▶ WHAT IS NEEDED:
Repeat verbatim, and only, the lines of the data below, beginning at the line that contains "This plugins extends" and stopping after the line that contains "The Translate Plugin".

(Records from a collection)
====================
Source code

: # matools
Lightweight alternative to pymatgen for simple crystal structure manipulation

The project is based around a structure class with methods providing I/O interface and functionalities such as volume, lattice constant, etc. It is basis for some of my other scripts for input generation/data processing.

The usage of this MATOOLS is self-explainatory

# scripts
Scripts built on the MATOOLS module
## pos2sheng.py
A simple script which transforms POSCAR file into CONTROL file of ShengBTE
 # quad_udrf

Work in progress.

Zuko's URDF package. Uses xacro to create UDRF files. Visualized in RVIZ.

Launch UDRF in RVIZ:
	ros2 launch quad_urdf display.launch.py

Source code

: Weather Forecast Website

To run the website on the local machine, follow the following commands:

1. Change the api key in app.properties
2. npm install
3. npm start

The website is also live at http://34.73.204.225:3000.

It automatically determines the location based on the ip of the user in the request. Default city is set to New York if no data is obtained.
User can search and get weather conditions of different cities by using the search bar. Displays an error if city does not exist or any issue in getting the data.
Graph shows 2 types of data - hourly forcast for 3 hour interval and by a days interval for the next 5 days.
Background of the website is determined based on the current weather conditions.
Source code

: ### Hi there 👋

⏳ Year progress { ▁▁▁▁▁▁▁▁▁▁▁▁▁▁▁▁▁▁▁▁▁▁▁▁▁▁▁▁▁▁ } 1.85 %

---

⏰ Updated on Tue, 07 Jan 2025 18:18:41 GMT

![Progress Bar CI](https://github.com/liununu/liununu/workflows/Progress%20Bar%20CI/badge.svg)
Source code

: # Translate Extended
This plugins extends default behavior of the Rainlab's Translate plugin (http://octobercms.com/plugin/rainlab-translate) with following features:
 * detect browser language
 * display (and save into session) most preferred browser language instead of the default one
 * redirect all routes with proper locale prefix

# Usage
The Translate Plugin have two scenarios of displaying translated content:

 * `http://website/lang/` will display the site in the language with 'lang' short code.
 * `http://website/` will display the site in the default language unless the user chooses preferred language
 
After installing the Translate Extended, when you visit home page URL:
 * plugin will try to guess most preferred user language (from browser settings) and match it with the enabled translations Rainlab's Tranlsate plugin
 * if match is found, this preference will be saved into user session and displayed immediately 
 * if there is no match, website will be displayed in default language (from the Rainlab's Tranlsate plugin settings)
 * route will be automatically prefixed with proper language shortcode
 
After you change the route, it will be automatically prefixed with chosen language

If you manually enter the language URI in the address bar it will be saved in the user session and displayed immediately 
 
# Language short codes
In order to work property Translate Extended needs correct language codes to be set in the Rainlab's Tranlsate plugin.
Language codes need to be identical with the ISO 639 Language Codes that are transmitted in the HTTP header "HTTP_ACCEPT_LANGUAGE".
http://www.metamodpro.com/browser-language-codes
====================
▶ TASK ANSWER:
This plugins extends default behavior of the Rainlab's Translate plugin (http://octobercms.com/plugin/rainlab-translate) with following features:
 * detect browser language
 * display (and save into session) most preferred browser language instead of the default one
 * redirect all routes with proper locale prefix

# Usage
The Translate Plugin have two scenarios of displaying translated content:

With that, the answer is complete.